To the benefit of the organizations she believed in, we weren’t the only people she volunteered for. We weren’t the only ones who earned her support. She was the type of person for whom lending a hand and actively pursuing what she believed in came naturally – and she did it with spunk.  We’re going to miss her and her thousand-watt smile and it’s people like her that we love too. Thank you, Bob Geddes, for sharing your wife with us. 

Her long time friend and co-KCRW subscription drive volunteer, Ellen, says it best:

My Friend, Pam Leven

“Hello, Ellen!”

When Pam greeted you — in person, on the phone — I’m sure you got the same cheery welcome I did, as if you were the person she most wanted to see, to talk to.

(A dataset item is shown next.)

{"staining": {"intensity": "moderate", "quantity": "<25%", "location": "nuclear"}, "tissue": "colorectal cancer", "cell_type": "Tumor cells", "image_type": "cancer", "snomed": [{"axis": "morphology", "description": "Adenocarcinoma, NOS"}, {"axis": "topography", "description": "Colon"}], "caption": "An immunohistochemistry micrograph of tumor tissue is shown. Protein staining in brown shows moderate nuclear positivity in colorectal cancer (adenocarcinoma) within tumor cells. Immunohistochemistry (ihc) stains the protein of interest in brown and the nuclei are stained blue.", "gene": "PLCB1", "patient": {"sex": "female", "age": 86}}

And you were. Because whomever Pam was with, whatever Pam was doing, it seemed, was exactly what she wanted most at that point. My friend Pammy Sue was a gift, an in-the-moment person only too happy to have you along on her ride, wherever she was going.

She was my go-to friend for expanding the comfort zone.

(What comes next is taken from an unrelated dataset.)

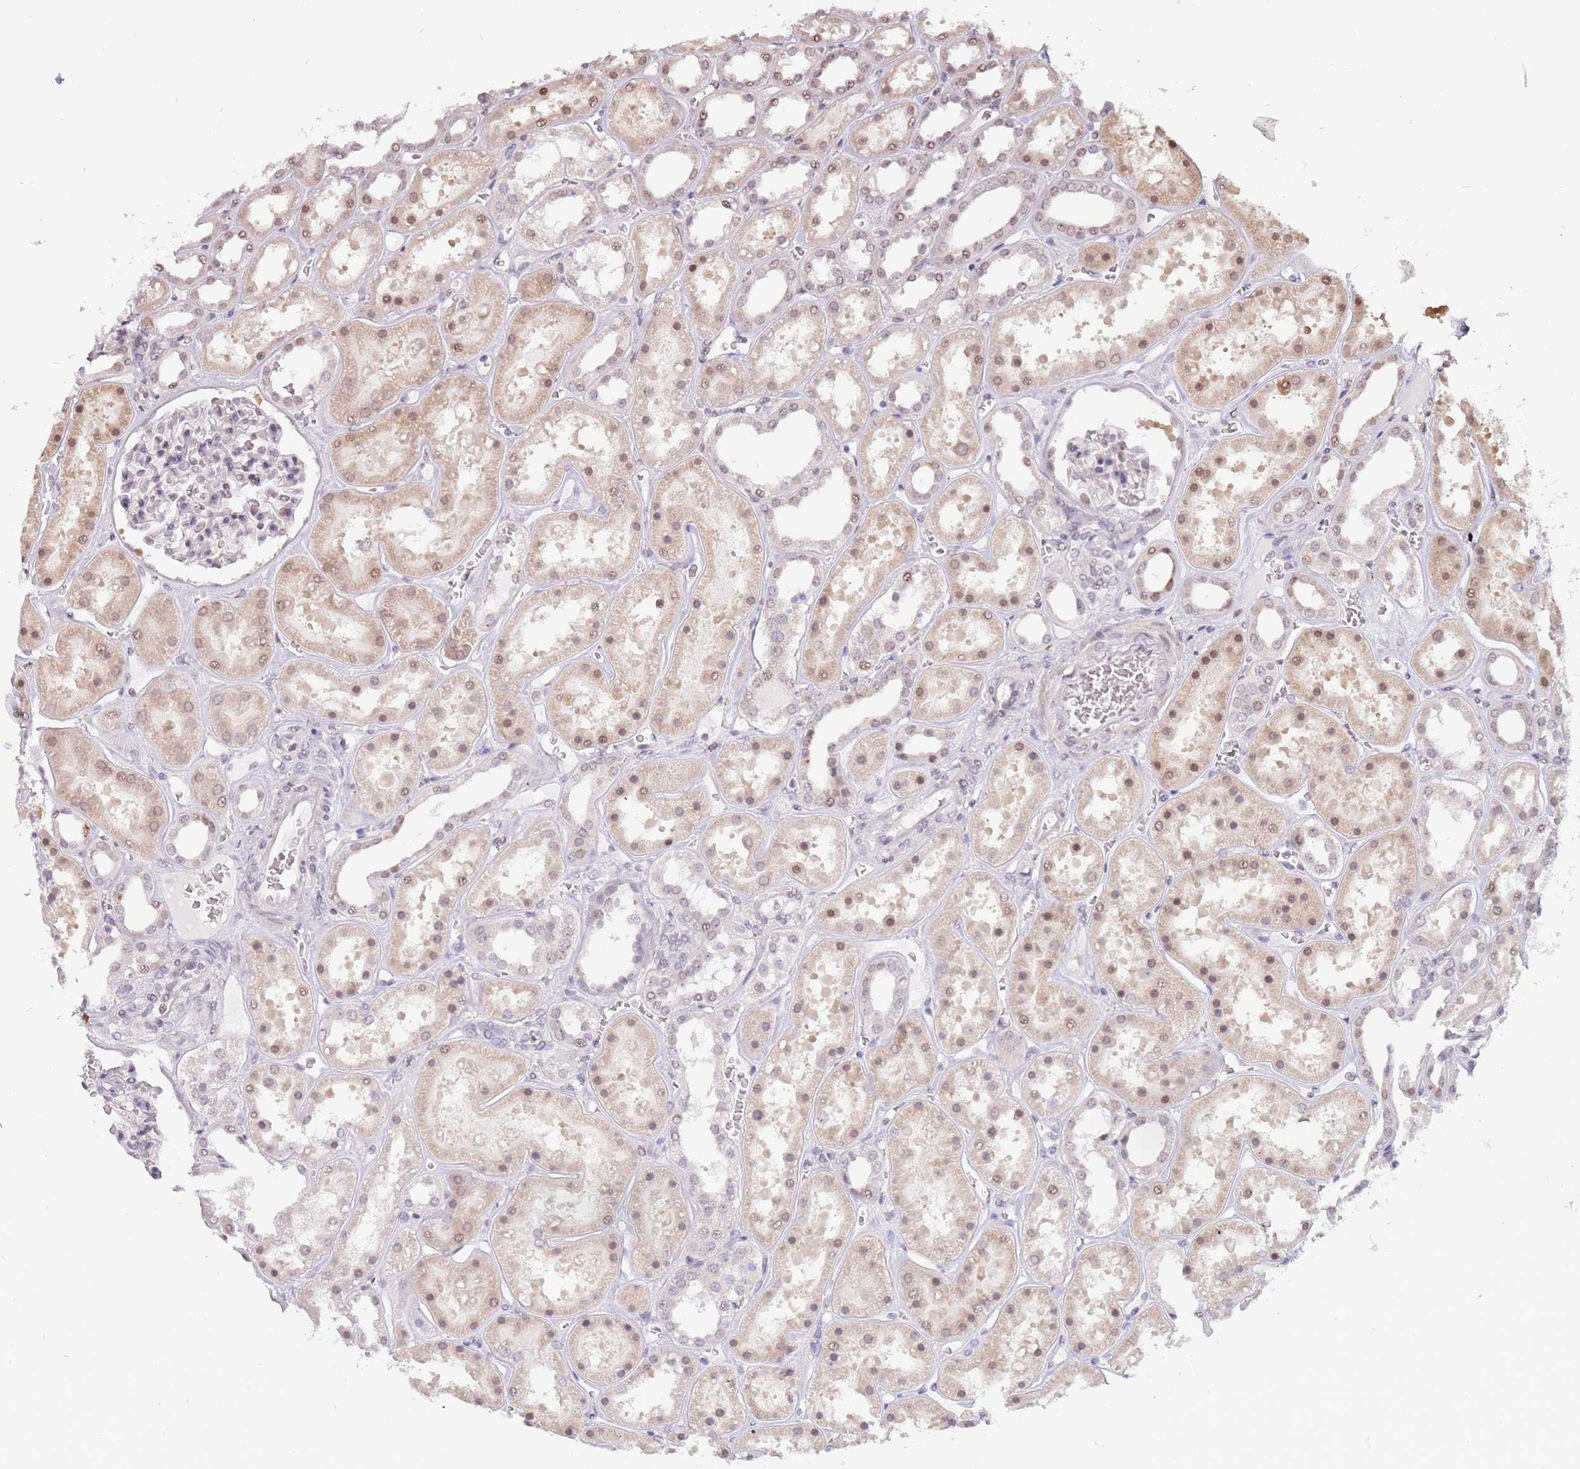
{"staining": {"intensity": "weak", "quantity": "<25%", "location": "nuclear"}, "tissue": "kidney", "cell_type": "Cells in glomeruli", "image_type": "normal", "snomed": [{"axis": "morphology", "description": "Normal tissue, NOS"}, {"axis": "topography", "description": "Kidney"}], "caption": "Cells in glomeruli are negative for brown protein staining in benign kidney. The staining was performed using DAB (3,3'-diaminobenzidine) to visualize the protein expression in brown, while the nuclei were stained in blue with hematoxylin (Magnification: 20x).", "gene": "BARD1", "patient": {"sex": "female", "age": 41}}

Pam, Bob, Molly on a Sunday morning 2013 (1)We did that on the salt flats of the Mojave Desert in winds so strong she could barely focus the camera for the pictures she liked to take of people posed so the background landmarks appeared to spring from their heads.

We did that on the basketball court, where, before she found cycling, she sought a sport that was sweaty, fun and communal. I’d been playing for years, and was happy to have her replace me as the shortest player on the court.

We did that at the county fair, where we ate food so fried it gave Paula Deen diabetes. And where, like the jaded journalists we are, we tried hard, despite eye-witness proof, to believe that all those people pretending to be werewolves on command of the hypnotist were faking it.

My friend Pam was an inexplicable combination of cynicism and optimism, a glass half-full person under no illusions that life was a series of obstacles that, if you were lucky, and she was, you could overcome with humor, friendship and pluck.

Thank you, Pam, for shining your generous light into my life. You made me a better person, and it was a privilege to be your friend.